The Job Related Fitness Test assesses you to see whether you are physically fit for the job and are ready for Officer Safety Training, where you learn to protect yourself and others. You will be required to undertake a running test (known as the Multi-stage Shuttle Run Test or Bleep Test). TO PASS – improve your fitness before your medical. Different levels of fitness are required for different roles please see the college of policing for job specific roles and their pass level.
The standard pass level for all roles that complete PST excluding specialist roles is 5.4 on the MSFT
For fitness and nutrition advice speak to force fitness assessor.
See Police fitness plan and guidance at the College of policing.

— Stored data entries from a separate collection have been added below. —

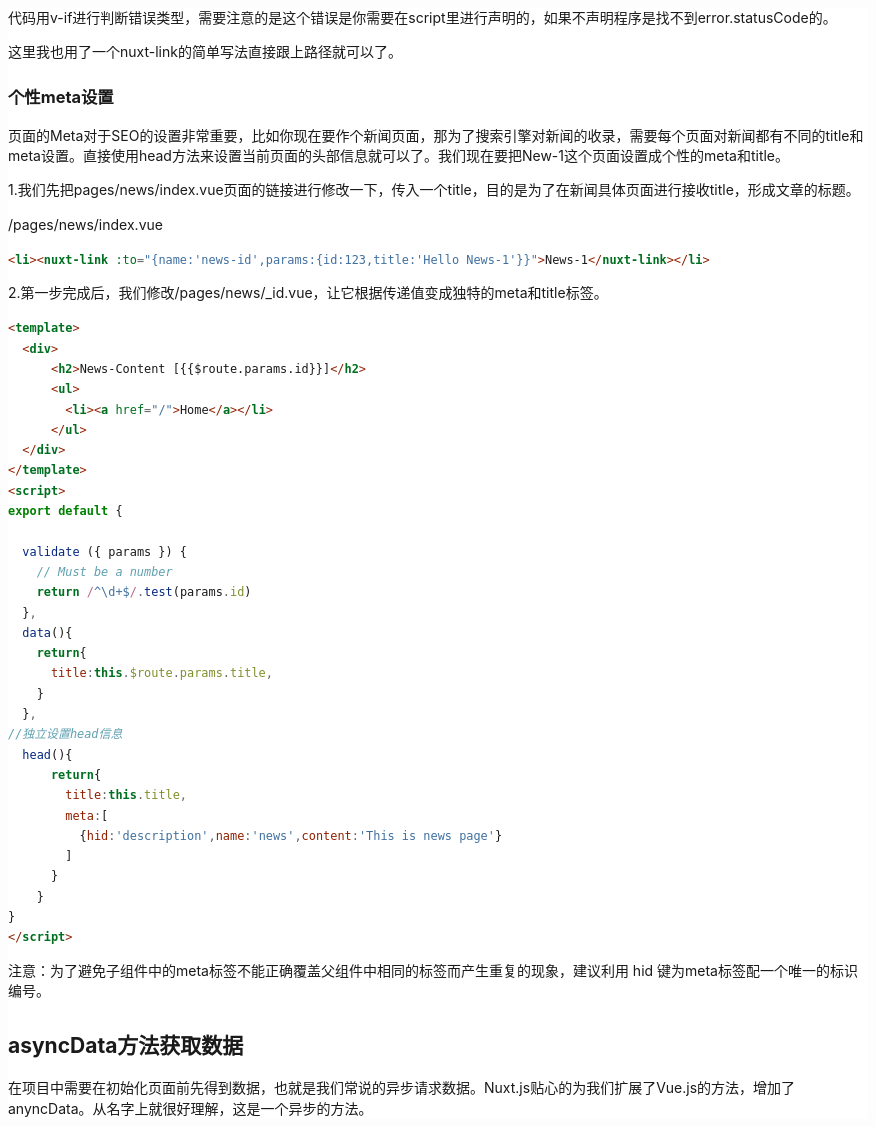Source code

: 代码用v-if进行判断错误类型，需要注意的是这个错误是你需要在script里进行声明的，如果不声明程序是找不到error.statusCode的。

这里我也用了一个nuxt-link的简单写法直接跟上路径就可以了。

### 个性meta设置
页面的Meta对于SEO的设置非常重要，比如你现在要作个新闻页面，那为了搜索引擎对新闻的收录，需要每个页面对新闻都有不同的title和meta设置。直接使用head方法来设置当前页面的头部信息就可以了。我们现在要把New-1这个页面设置成个性的meta和title。

1.我们先把pages/news/index.vue页面的链接进行修改一下，传入一个title，目的是为了在新闻具体页面进行接收title，形成文章的标题。

/pages/news/index.vue
``` html
<li><nuxt-link :to="{name:'news-id',params:{id:123,title:'Hello News-1'}}">News-1</nuxt-link></li>
```
2.第一步完成后，我们修改/pages/news/_id.vue，让它根据传递值变成独特的meta和title标签。
``` html
<template>
  <div>
      <h2>News-Content [{{$route.params.id}}]</h2>
      <ul>
        <li><a href="/">Home</a></li>
      </ul>
  </div>
</template>
<script>
export default {
 
  validate ({ params }) {
    // Must be a number
    return /^\d+$/.test(params.id)
  },
  data(){
    return{
      title:this.$route.params.title,
    }
  },
//独立设置head信息
  head(){
      return{
        title:this.title,
        meta:[
          {hid:'description',name:'news',content:'This is news page'}
        ]
      }
    }
}
</script>
```
注意：为了避免子组件中的meta标签不能正确覆盖父组件中相同的标签而产生重复的现象，建议利用 hid 键为meta标签配一个唯一的标识编号。

## asyncData方法获取数据
在项目中需要在初始化页面前先得到数据，也就是我们常说的异步请求数据。Nuxt.js贴心的为我们扩展了Vue.js的方法，增加了anyncData。从名字上就很好理解，这是一个异步的方法。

Health conditions and medication
Some common medical issues are outlined below:
You will be individually assessed. Individuals with asthma that is well-controlled with inhalers are acceptable.

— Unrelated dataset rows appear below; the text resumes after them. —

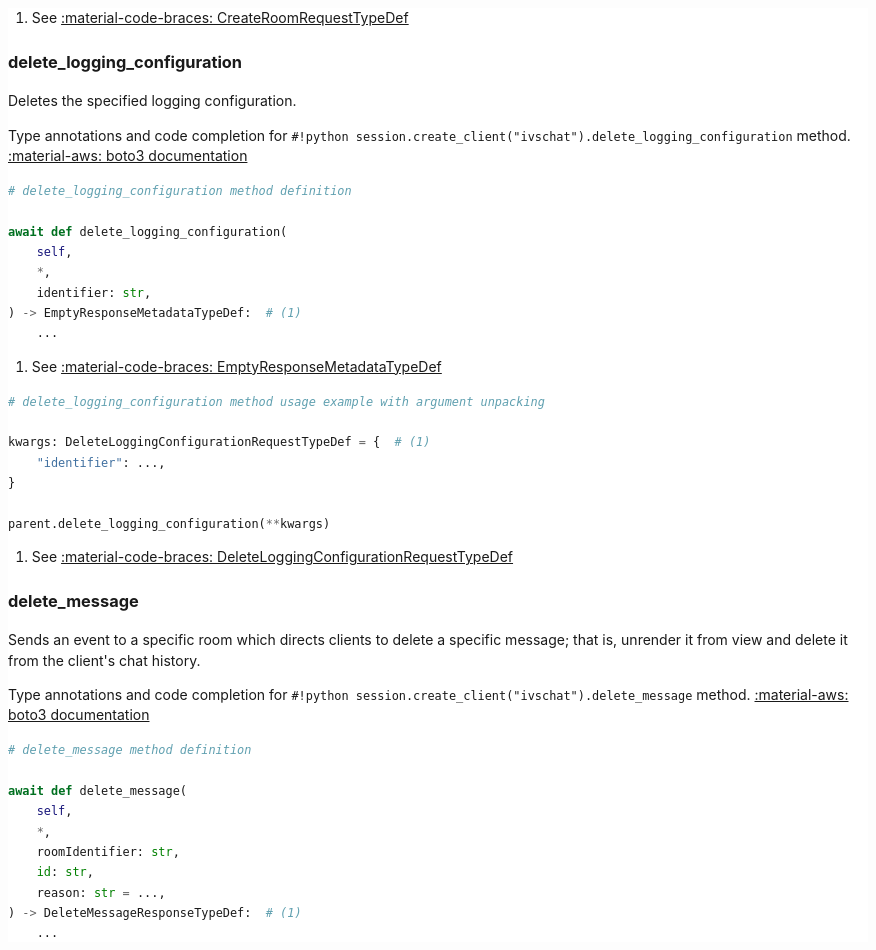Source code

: 1. See [:material-code-braces: CreateRoomRequestTypeDef](./type_defs.md#createroomrequesttypedef) 

### delete\_logging\_configuration

Deletes the specified logging configuration.

Type annotations and code completion for `#!python session.create_client("ivschat").delete_logging_configuration` method.
[:material-aws: boto3 documentation](https://boto3.amazonaws.com/v1/documentation/api/latest/reference/services/ivschat/client/delete_logging_configuration.html)

```python
# delete_logging_configuration method definition

await def delete_logging_configuration(
    self,
    *,
    identifier: str,
) -> EmptyResponseMetadataTypeDef:  # (1)
    ...
```

1. See [:material-code-braces: EmptyResponseMetadataTypeDef](./type_defs.md#emptyresponsemetadatatypedef) 


```python
# delete_logging_configuration method usage example with argument unpacking

kwargs: DeleteLoggingConfigurationRequestTypeDef = {  # (1)
    "identifier": ...,
}

parent.delete_logging_configuration(**kwargs)
```

1. See [:material-code-braces: DeleteLoggingConfigurationRequestTypeDef](./type_defs.md#deleteloggingconfigurationrequesttypedef) 

### delete\_message

Sends an event to a specific room which directs clients to delete a specific
message; that is, unrender it from view and delete it from the client's chat
history.

Type annotations and code completion for `#!python session.create_client("ivschat").delete_message` method.
[:material-aws: boto3 documentation](https://boto3.amazonaws.com/v1/documentation/api/latest/reference/services/ivschat/client/delete_message.html)

```python
# delete_message method definition

await def delete_message(
    self,
    *,
    roomIdentifier: str,
    id: str,
    reason: str = ...,
) -> DeleteMessageResponseTypeDef:  # (1)
    ...
```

You will be individually assessed. Your treatment needs to give good blood-sugar control and be able to adapt to the demands of the job (including shifts and variable meal patterns).
You will be individually assessed. It is recommended that you have not experienced a seizure for at least 18 months (with or without medication) before you apply.
Stress, anxiety or depression
You will be individually assessed. These roles are front-line and public facing, requiring the ability to deal with the public in a wide range of situations. It is recommended that you have been well, without medication, for at least 6 months before you apply.
We are able to take this into account for your selection procedures if you have a report confirming your condition. For police officers this report must be carried out as an adult. Support is available during training and in these roles.
Most allergies are compatible with these roles, but if you have a severe allergy (including a history of collapse or breathing difficulties) you are advised to contact a recruitment doctor for further advice before you apply.
Any type of blood clotting disorder which requires medication such as Warfarin
Before you apply please contact a recruitment doctor for further advice.
To pass - Maintain a good record in your current work with as little sick leave as possible. If you have a health problem, or you’ve recently had a lot of time off, try to bring a copy of your medical records or a note from your doctor with you to your medical.